TEXTE PRÉSENTÉ -
Les années 2010 au cinéma auront vu naître une quantité de belles oeuvres même si cette décennie me paraît contrastée. Entre une politique industrielle et sans imagination des grandes studios que je déplore et la disparition progressive de la prise de risque, difficile d’être tout à fait satisfait de l’état actuel du Septième Art. Toutefois aller en salles fut un plaisir bien évidemment et quelques films ont su heureusement me transcender, me toucher ou me bouleverser. Voici mon top 20 de la décennie :
1) The Assassin (Hou Hsiao-Hsien, Taïwan, 2016)
Ma grosse claque de la décennie. Un film qui atteint des sommets de beauté et de grâce par le biais d’une mise en scène et d’une photographie qui relèvent du génie. The Assassin distille ses enjeux à la fois intimes et politiques dans un écrin d’une splendeur remarquable via une narration épurée qui laisse parler l’image, qui prend son temps. L’histoire se suit ainsi sur un rythme paisible qui se déroule avec une force tranquille, non sans tension, mais toujours avec sobriété et élégance. Mon chef d’œuvre de la décennie, un plaisir esthétique et sensoriel qui m’aura transcendé et fait vibrer comme rarement.

2) Le Garçon et le Monde (Alê Abreu, Brésil, 2013)
L’histoire d’un petit garçon qui vit dans son monde bercé de fantaisie avec sa maman et son papa, jusqu’à ce que ce dernier parte loin pour chercher du travail. L’innocence de l’enfant matérialisée par ce fond blanc sur lequel il n’avait qu’à tracer son histoire se retrouve heurtée à la dure réalité d’un monde déshumanisé et pollué. Abreu signe là une merveille d’animation aussi épurée que poétique, porteuse d’un message fort et chargée en émotions qui se véhiculent non pas par les dialogues (absents) mais par une alchimie entre l’image et le son exceptionnelle . D’une beauté simple et rare qui m’a profondément bouleversé.
3) Blade Runner 2049 (Denis Villeneuve, USA, 2017)

ACTIVITÉS -
• A. Selon le classement des films de la décennie, pourquoi est-il difficile d'être tout à fait satisfait de l'état actuel du Septième Art ? Répondez en une à trois phrases.
• B. Rédigez la suite du classement des films de la décennie, en commençant par le commentaire sur Blade Runner 2049.

DONNÉES ÉTUDIÉES -
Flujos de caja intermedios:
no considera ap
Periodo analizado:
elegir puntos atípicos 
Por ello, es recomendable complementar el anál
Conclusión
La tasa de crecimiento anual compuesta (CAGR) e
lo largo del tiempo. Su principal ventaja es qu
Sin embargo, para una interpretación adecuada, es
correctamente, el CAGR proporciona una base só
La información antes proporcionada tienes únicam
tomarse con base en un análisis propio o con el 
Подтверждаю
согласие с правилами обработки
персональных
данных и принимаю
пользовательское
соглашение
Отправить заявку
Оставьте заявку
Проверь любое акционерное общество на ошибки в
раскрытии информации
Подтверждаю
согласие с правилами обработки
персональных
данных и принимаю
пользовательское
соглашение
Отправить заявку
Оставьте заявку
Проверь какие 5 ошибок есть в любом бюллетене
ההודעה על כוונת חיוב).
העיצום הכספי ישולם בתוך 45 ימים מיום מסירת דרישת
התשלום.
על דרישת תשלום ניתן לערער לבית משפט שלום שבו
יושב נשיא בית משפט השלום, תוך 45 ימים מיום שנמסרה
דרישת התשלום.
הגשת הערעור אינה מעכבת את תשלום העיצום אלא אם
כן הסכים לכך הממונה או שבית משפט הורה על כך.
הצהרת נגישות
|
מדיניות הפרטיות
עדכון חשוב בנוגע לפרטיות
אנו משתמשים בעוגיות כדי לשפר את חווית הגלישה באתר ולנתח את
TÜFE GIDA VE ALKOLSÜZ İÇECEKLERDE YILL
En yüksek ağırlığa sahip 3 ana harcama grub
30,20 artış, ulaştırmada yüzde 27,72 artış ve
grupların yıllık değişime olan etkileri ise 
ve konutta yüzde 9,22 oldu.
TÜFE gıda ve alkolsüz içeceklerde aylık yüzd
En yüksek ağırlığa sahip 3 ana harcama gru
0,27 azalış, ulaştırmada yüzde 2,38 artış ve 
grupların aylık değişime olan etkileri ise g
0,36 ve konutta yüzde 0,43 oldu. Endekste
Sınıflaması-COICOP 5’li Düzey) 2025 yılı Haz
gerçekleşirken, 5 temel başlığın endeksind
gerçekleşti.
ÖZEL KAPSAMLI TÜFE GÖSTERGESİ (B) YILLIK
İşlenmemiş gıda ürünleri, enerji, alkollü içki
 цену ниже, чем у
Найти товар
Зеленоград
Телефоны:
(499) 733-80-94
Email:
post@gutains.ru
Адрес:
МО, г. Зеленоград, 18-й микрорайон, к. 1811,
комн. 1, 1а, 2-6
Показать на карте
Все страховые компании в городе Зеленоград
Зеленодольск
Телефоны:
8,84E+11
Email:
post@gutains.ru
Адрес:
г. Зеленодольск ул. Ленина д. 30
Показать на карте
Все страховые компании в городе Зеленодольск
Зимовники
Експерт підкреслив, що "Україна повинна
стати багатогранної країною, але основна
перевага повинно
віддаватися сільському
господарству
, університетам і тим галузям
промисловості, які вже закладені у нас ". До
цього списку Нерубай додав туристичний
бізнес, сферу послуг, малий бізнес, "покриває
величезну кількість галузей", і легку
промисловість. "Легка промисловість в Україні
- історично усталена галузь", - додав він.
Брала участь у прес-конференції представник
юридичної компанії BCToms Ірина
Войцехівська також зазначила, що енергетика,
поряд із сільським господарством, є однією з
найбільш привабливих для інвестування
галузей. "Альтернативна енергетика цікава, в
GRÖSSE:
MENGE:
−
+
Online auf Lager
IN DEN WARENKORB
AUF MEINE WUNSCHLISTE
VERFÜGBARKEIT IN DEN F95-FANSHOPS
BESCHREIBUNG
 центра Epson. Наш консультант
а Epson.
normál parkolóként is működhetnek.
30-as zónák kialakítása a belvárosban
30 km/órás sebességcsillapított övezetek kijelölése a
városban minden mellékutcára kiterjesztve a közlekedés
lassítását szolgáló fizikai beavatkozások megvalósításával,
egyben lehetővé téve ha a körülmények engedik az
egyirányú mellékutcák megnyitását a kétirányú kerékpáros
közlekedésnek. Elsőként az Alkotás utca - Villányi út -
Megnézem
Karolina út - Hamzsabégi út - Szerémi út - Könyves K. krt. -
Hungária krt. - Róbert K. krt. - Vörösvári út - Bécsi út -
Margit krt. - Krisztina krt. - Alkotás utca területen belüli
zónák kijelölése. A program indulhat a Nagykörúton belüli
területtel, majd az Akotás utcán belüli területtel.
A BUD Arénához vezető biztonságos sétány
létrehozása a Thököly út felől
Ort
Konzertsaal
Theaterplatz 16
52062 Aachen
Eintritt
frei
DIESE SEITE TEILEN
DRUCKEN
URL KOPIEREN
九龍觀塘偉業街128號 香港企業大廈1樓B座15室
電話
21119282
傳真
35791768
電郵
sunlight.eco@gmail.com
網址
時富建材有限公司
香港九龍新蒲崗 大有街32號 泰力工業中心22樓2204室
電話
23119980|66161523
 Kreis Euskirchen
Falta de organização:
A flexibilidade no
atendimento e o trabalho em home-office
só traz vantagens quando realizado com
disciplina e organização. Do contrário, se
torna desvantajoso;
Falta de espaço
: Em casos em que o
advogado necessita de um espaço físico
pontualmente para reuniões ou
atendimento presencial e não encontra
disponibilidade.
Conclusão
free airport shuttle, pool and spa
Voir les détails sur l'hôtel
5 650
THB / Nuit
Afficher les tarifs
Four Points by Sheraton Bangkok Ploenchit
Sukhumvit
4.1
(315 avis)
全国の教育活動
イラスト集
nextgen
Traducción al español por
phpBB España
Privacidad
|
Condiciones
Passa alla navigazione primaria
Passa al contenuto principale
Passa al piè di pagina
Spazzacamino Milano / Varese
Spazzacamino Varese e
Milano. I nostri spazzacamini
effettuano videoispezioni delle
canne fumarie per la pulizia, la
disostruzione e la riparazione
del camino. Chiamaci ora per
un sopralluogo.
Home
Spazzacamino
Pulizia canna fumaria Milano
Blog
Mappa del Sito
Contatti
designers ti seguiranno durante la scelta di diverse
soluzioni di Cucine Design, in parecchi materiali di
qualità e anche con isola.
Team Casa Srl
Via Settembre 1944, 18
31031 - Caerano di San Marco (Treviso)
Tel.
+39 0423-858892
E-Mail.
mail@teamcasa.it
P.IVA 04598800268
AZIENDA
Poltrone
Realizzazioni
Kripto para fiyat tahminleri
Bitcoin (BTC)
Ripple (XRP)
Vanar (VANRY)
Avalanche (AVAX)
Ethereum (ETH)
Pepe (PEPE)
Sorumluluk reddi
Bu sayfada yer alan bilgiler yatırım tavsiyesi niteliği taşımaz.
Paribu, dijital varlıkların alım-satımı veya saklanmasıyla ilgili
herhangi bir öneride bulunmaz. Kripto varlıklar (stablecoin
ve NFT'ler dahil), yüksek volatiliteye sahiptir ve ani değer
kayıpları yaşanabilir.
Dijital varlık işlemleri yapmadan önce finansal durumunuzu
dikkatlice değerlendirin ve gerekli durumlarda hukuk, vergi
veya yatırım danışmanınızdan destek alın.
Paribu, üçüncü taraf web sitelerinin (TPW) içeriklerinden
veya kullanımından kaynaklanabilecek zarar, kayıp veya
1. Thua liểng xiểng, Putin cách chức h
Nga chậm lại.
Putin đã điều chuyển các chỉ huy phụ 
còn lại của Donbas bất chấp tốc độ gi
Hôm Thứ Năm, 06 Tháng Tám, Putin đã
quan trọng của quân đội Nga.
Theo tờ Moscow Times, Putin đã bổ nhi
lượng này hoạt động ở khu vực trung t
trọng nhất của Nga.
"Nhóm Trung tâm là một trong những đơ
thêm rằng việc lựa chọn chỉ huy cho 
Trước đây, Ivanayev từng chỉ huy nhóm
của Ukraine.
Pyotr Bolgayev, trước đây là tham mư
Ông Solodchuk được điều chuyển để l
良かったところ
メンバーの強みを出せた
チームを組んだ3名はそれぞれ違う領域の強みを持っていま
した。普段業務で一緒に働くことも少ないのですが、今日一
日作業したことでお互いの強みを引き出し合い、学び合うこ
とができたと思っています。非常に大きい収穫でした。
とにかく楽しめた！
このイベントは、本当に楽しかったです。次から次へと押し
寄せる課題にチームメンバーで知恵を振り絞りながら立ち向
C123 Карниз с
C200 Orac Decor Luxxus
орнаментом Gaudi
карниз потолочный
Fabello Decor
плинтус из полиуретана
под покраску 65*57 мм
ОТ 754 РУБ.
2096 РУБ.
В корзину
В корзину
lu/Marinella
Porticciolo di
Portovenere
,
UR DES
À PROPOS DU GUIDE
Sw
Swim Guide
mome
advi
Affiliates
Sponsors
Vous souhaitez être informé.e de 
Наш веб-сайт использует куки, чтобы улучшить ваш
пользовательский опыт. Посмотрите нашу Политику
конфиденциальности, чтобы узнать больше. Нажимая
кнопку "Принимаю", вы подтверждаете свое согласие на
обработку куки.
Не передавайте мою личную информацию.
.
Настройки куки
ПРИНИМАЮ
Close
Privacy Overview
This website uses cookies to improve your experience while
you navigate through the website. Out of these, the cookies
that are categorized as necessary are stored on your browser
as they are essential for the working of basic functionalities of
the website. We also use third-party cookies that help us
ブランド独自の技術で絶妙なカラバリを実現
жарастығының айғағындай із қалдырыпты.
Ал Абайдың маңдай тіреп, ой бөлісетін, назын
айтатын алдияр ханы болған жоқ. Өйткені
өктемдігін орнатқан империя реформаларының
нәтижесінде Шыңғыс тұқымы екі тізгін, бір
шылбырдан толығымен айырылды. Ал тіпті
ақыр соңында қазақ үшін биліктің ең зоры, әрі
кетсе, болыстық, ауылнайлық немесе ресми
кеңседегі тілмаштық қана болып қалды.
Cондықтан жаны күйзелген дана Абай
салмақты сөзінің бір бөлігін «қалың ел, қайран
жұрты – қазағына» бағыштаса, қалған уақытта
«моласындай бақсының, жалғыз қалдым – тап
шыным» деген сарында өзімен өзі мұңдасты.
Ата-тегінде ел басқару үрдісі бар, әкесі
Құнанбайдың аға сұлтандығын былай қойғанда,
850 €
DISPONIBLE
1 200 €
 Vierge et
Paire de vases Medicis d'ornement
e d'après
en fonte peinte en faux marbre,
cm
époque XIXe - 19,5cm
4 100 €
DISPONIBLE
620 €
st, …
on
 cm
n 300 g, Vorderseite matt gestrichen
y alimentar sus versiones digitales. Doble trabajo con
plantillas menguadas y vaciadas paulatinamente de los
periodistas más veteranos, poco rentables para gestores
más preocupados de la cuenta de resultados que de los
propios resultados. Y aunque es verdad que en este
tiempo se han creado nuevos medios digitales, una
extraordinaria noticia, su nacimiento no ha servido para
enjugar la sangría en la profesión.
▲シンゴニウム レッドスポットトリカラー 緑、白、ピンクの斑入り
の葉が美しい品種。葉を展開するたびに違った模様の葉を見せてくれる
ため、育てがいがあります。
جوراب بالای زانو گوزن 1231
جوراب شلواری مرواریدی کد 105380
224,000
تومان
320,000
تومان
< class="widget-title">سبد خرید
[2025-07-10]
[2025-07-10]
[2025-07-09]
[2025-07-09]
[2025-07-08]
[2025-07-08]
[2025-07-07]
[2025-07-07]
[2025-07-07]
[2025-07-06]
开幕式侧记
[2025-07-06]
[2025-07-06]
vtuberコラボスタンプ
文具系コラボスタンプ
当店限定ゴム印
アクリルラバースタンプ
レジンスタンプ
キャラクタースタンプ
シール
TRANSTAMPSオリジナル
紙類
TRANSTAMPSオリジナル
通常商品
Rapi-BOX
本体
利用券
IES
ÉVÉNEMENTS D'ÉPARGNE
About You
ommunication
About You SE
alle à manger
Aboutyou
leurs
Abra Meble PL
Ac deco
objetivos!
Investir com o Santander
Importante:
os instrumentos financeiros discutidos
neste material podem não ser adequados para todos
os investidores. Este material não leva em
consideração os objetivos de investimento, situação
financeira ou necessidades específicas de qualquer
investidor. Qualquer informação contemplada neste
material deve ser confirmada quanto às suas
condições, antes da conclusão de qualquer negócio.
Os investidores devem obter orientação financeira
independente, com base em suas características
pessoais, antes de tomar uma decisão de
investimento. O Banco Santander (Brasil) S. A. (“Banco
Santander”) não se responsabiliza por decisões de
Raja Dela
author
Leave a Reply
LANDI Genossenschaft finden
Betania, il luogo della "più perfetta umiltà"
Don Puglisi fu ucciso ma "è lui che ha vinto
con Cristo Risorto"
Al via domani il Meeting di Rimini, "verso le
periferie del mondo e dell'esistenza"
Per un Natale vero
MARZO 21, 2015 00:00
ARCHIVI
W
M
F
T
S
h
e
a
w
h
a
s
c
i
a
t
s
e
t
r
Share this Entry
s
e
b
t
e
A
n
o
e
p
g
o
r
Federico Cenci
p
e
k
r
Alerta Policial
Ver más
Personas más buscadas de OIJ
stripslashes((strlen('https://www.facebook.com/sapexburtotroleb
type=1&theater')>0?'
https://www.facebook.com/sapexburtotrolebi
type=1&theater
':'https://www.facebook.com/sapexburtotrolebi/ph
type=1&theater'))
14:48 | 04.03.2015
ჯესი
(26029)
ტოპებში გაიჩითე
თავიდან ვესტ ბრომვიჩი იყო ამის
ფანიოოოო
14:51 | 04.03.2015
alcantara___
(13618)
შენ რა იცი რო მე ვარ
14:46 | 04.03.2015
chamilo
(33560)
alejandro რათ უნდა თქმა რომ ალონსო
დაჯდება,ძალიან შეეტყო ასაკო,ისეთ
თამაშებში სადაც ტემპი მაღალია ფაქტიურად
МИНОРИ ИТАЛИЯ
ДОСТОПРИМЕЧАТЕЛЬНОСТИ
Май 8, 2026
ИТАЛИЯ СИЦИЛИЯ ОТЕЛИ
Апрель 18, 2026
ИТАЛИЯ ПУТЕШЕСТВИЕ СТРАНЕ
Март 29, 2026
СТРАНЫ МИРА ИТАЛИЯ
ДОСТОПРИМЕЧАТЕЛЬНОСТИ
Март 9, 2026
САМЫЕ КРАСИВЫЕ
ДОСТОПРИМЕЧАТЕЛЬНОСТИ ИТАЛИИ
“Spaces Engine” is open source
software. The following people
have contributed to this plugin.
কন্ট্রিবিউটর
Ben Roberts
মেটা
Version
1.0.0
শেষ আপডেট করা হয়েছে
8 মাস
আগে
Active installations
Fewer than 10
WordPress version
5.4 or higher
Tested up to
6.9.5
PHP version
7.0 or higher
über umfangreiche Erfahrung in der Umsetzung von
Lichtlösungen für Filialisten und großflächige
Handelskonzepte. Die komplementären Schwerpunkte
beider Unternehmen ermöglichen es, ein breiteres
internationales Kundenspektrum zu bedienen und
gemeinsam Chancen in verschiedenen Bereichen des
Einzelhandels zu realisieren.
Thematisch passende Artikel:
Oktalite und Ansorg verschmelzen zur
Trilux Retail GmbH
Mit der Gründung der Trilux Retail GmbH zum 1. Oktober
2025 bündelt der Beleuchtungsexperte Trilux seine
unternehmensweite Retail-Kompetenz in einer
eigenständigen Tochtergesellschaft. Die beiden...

RÉPONSES DANS L'ORDRE -
• A. Les grands studios mènent une politique industrielle et sans imagination, ce que l'auteur déplore. La prise de risque disparaît aussi peu à peu.

• B.
C’était mission impossible de faire une bonne suite de Blade Runner. Villeneuve en a donc réalisé une excellente. Dans la continuité du film de Ridley Scott, l’ambiance est noire et sinistre, lorgnant cette fois-ci davantage vers une ambiance post-apocalyptique. Il n’y a plus rien à tirer de cette Terre, de ce Los Angeles vidé de sa substance. Les corporatistes qui règnent sur l’économie se tournent vers la conquête d’autres univers et dans ce monde désespérant, le réplicant Joe cherche des réponses où le rêve est la seule échappatoire. Le film a une part mystique moins présente que dans le premier opus mais il gagne en émotions grâce notamment à ses thématiques sur la famille et sa romance forte. Une réussite esthétique et sensorielle qui ne délaisse pas les interrogations métaphysiques pour un résultat aussi beau que glaçant. Et profondément émouvant à l’arrivée me concernant.
4) La Vie d’Adèle (Abdellatif Kechiche, France, 2013)
C’est l’histoire d’une adolescente qui devient femme, de sa découverte de l’amour, du plaisir charnel, de la douleur sentimentale. C’est l’histoire d’une vie que l’on épouse durant trois heures, des joies et des peines d’Adèle pour laquelle l’empathie se développe au fur et à mesure que le spectateur glisse dans son intimité et ses secrets. La sensation de la sortie de salle en déambulant dans les rues de Lille où le film a été tourné est unique et reste gravée dans ma mémoire comme un souvenir marquant où j’émergeais doucement avec un sentiment doux-amer, à l’image de la vie d’Adèle. L’histoire est singulière, les thématiques universelles et l’ensemble est un chef d’œuvre pour quiconque saura se laisser bercer par le vertige d’une vie filmée à hauteur de femme.

5) Les 8 Salopards (Quentin Tarantino, USA, 2016)
Sûrement le film qui a marqué le basculement de Tarantino vers une certaine forme de maturité, vers un cinéma qui a digéré ses influences pour évoluer vers des thématiques plus profondes. La forme rassemble certains gimmicks habituels, de longs dialogues et une mise en scène référencée qui rappelle le cinéma d’horreur ou encore Peckinpah. Le fond est noir, les personnages revanchards des autres films de Tarantino laissent place à une ribambelle de personnages plus dégueulasses les uns que les autres. Aucun n’est à sauver dans cette Amérique post-Lincoln malade qui n’est pas si éloignée des maux de celle d’aujourd’hui. Un film au sous-texte garni, profond, qui n’en demeure pas moins intensément jubilatoire. A titre personnel, mon film préféré chez Quentin Tarantino et un gros plaisir de cinéma de genre qui n’a pas froid aux yeux.
6) Le Loup de Wall Street (Martin Scorsese, USA, 2013)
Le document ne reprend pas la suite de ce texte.